All right, Patton, let's. Let's do some trivia. So, Dr. Senna, the. The rule is you gotta let Pat finish reading the question, and then you shout out the answer as quick as you can.

C (47:12)

I'm gonna stink at this. I can tell you right now. You know what?

D (47:16)

This is the lamest category I've ever. We've had a few hair people on, so I have. I kind of exhausted my hair. Cool trivia. So I just. I just went really lame. So these are words. The answers are words that are spelled using the letters in alopecia areata.

C (47:35)

Oh, my gosh.

B (47:36)

Okay.

A (47:36)

All. All of the letters are these.

D (47:39)

No, no, no. They're. The words are made of letters. No, it's not all the letters.

A (47:44)

Okay?

D (47:45)

Like, if the answer was par, that would be the answer. Okay, got it.

C (47:51)

Is that one of them.

B (47:52)

That would be too easy.

D (47:54)

Okay, here we go. It's the only country that falls into this category.

B (48:01)

Peru.

D (48:02)

No, no, there's no you shoot.

C (48:06)

I was gonna say.

D (48:11)

I'll give clues in a little bit. So we don't like running.

C (48:13)

The only country is that.

D (48:14)

Dinner time.

C (48:16)

I'm gonna stick it.

D (48:17)

Yes. There's actually two, but if you go by this strict, you can only use like, L once. There's only one. It starts with a C.

A (48:31)

Now I can't even think of any countries to start with the letter.

C (48:33)

Cuba. Canada. Cuba.

D (48:40)

China.
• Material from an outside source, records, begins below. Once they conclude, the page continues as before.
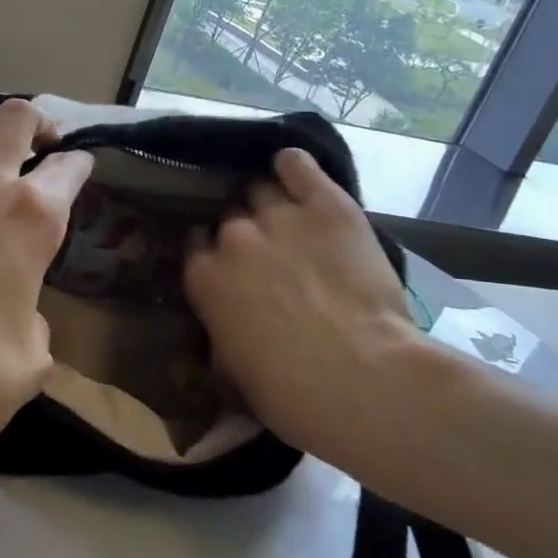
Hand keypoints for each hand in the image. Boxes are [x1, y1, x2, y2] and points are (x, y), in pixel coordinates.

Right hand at [183, 147, 417, 455]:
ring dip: (270, 202)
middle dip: (244, 230)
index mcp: (204, 276)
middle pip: (229, 215)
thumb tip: (223, 323)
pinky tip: (297, 172)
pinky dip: (294, 166)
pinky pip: (297, 164)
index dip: (214, 252)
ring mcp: (278, 215)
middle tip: (269, 253)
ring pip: (260, 189)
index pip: (195, 243)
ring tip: (290, 218)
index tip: (231, 266)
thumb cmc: (291, 393)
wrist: (361, 379)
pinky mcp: (325, 204)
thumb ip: (221, 331)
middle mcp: (232, 236)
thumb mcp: (235, 372)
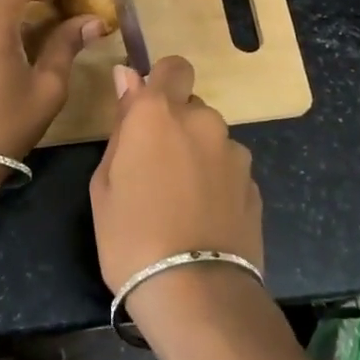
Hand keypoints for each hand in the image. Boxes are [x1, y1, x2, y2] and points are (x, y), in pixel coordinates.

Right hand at [88, 57, 262, 291]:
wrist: (194, 292)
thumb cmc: (130, 234)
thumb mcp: (105, 181)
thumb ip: (122, 123)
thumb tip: (127, 76)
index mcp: (158, 112)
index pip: (172, 67)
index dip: (161, 81)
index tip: (147, 109)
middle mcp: (202, 120)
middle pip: (190, 106)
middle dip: (176, 125)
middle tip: (156, 167)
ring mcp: (233, 152)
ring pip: (211, 138)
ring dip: (198, 154)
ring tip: (183, 200)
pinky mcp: (254, 183)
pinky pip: (229, 168)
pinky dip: (217, 181)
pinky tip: (204, 217)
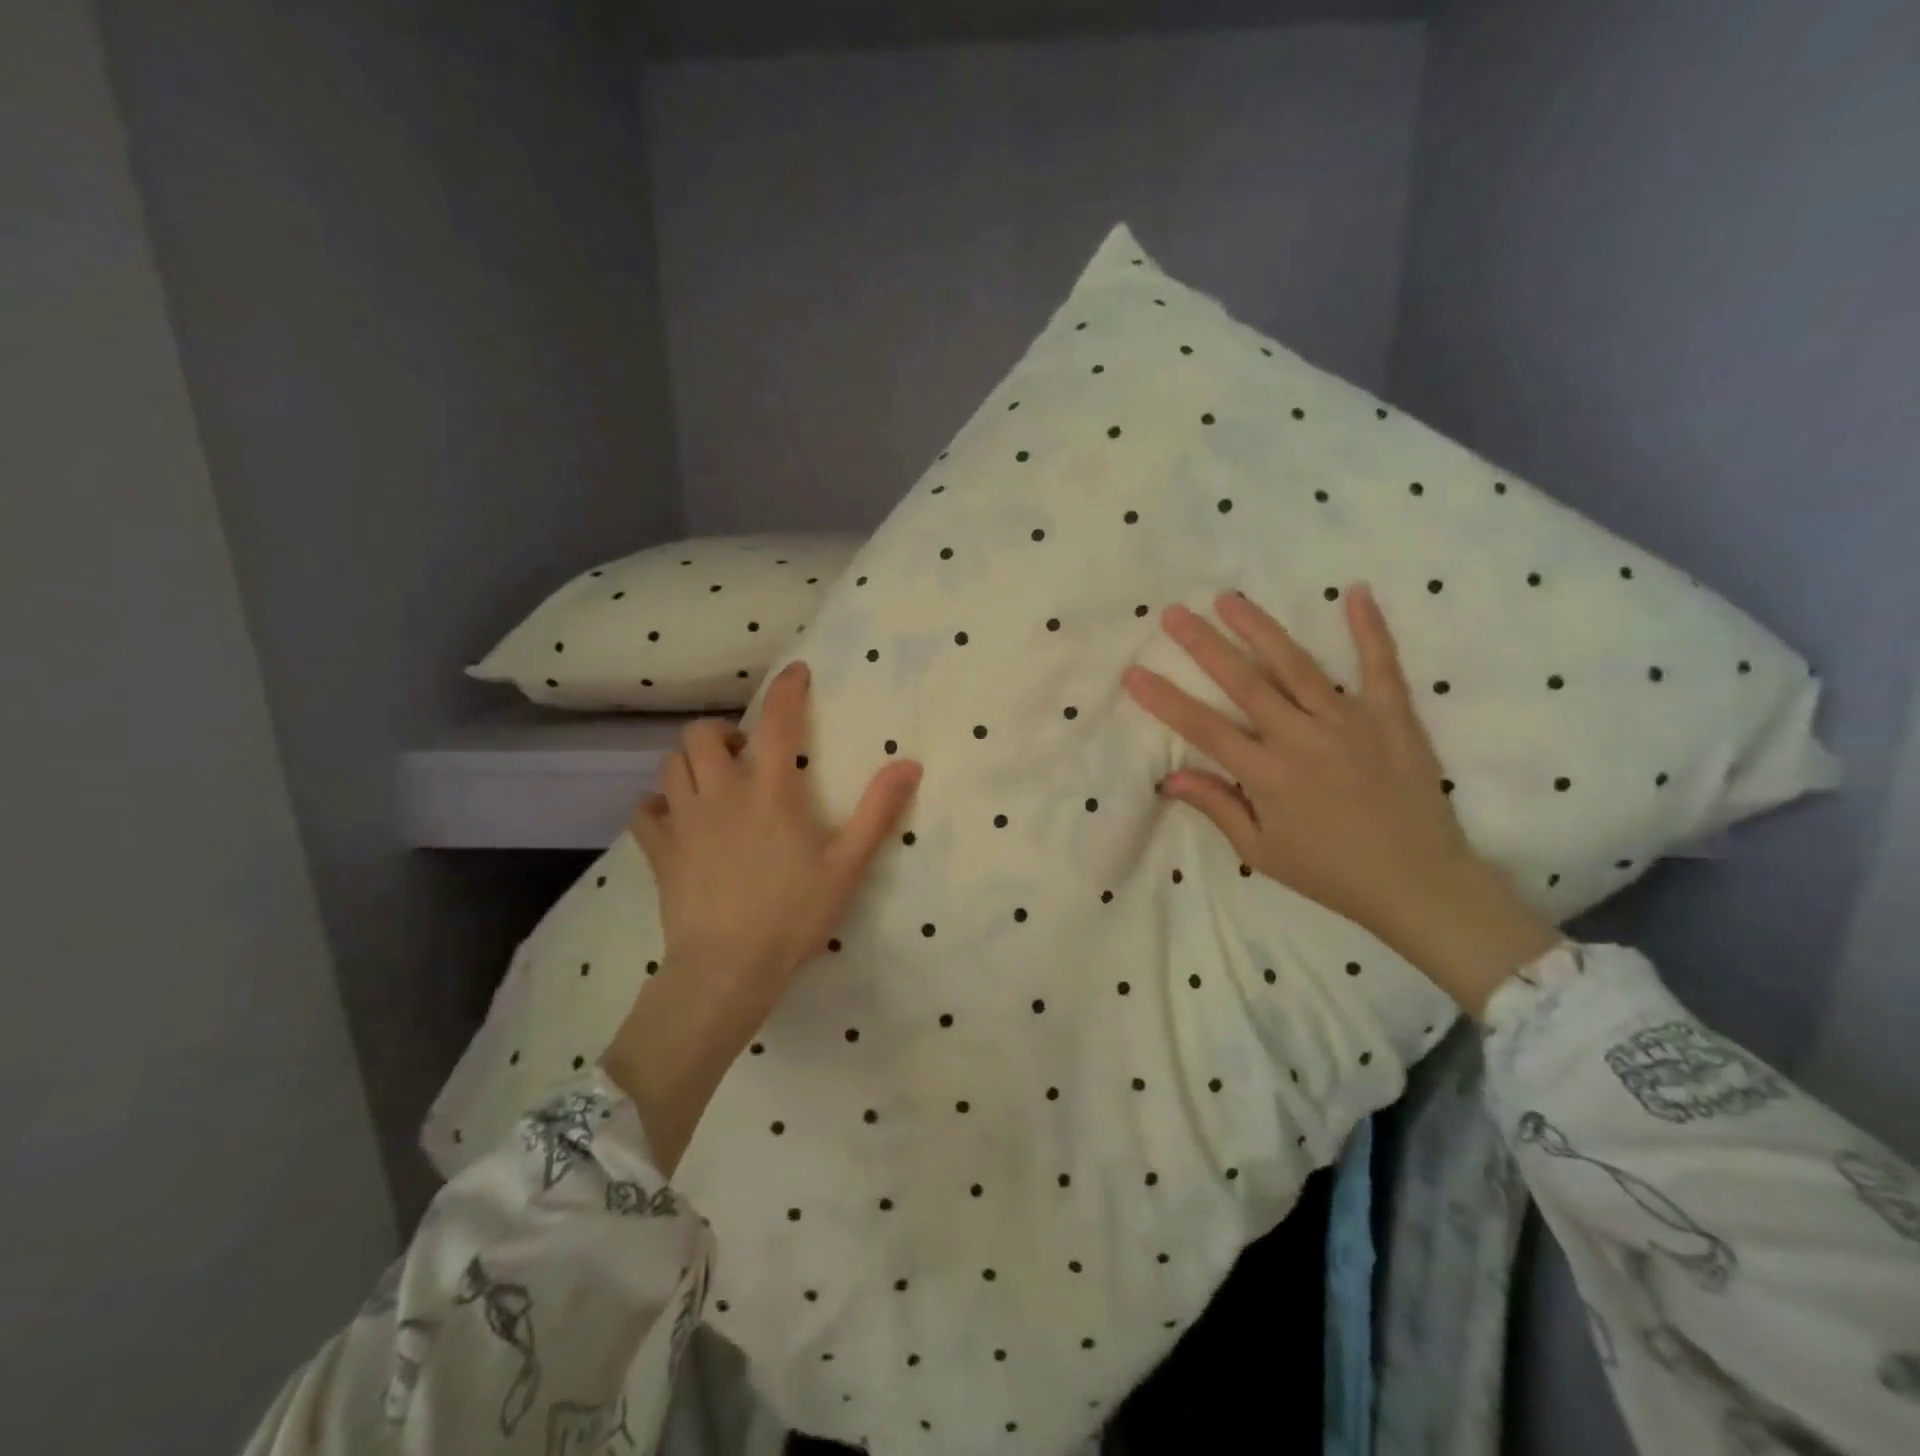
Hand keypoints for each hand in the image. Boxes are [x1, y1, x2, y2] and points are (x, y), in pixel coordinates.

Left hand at [606, 660, 920, 1173]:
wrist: (727, 968)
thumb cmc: (793, 914)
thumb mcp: (847, 864)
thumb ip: (878, 811)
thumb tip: (910, 763)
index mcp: (770, 790)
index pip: (777, 720)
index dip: (786, 689)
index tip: (795, 673)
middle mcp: (721, 791)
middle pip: (702, 734)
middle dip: (723, 732)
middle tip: (745, 755)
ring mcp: (683, 820)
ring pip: (671, 764)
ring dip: (693, 762)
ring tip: (715, 782)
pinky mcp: (659, 850)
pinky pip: (644, 810)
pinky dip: (657, 805)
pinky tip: (675, 818)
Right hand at [1122, 586, 1558, 1015]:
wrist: (1418, 883)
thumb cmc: (1330, 872)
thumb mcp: (1260, 851)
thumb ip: (1217, 806)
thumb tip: (1170, 777)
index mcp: (1267, 774)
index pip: (1203, 727)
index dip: (1164, 699)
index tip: (1133, 672)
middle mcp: (1302, 737)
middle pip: (1243, 682)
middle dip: (1203, 644)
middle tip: (1174, 613)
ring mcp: (1349, 721)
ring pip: (1295, 664)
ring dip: (1259, 628)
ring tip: (1229, 598)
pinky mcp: (1392, 716)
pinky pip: (1380, 665)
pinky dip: (1369, 628)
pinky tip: (1355, 592)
Second letter is R.

C (48:44)

Croatia.

D (48:46)

That's it.

A (48:48)

That's it.

C (48:51)

There we go. I only needed 85 clues to get it. All right, go me.

A (48:55)

That's pretty good.

D (48:57)

Oh, that was good. After two letters. That's very impressive.

A (49:01)

If this was Wheel of Fortune, you just won the jackpot pot.

C (49:05)

So what do I win, guys?

B (49:07)

Oh, nothing.

D (49:09)

Are undying admiration. That's right. She's worth more than any money amount. Yeah. This adjective could be used to describe the group of muscles that are strengthened by push ups and bench presses.

A (49:21)

Pecs.

D (49:23)

Pectoral.

A (49:24)

Pectoral.

D (49:25)

Pectoral.

B (49:25)

Yeah.

D (49:26)

Very good. Wow. All right, third and final. Oh, this is terrible. The number one hit song Mac the Knife was adapted from the opening song of a German musical whose name, when translated into English, means the three penny Blank.

C (49:46)

The three penny.

B (49:47)

What are we trying to figure out? What word goes in blank?

D (49:51)

Yes.

C (49:51)

A three penny blank.

B (49:53)

The three penny.

A (49:56)

Alpaca.

B (50:02)

That was like too many levels of bread.

C (50:07)

No.

D (50:11)

If it's a treat. If it's a musical, like, if it's a musical. If it's something on stage and people are singing, you could call it a microphone.

C (50:23)

A musical like people are on stage and singing. It's a musical.

D (50:31)

Like Carmen would be a more famous example.

B (50:33)

Opera.

C (50:34)

Oh.

D (50:36)

Oh.

B (50:36)

All right. That was good.

C (50:42)

That was so lame. There's so many A's there. Like string.

D (50:48)

Yeah, it's tough.

B (50:49)

All right, well, that was good. We each got one. Matt got the fewest clues, Marianne got the second fewest and I needed the most clues. So that's how we would. I would structure the winning on this one.

A (51:00)

Yeah.

D (51:01)

So, but like, points. Matt would win.

B (51:04)

Yeah.

D (51:05)

Because he had zero clues. But we don't do that. We don't play that way.

B (51:08)

We're all winners.

C (51:09)

We're all winners. That's what's so great about this. We all get a trophy.

B (51:12)

Exactly.

A (51:17)

Dr. Senna, thank you for coming on. This was so much fun. And I now feel much better about dealing with AA patients, so really appreciate you, and I really appreciate all of our listeners for tuning in. I hope you laughed once or twice, hope you learned a thing or two. But mostly I'm hoping that you're planning to join us again next week. And until then, I'm Matt Zyrus.

D (51:39)

I'm Tim Patton.

B (51:40)

And I'm Laura Farris. And we are Derms on Drugs.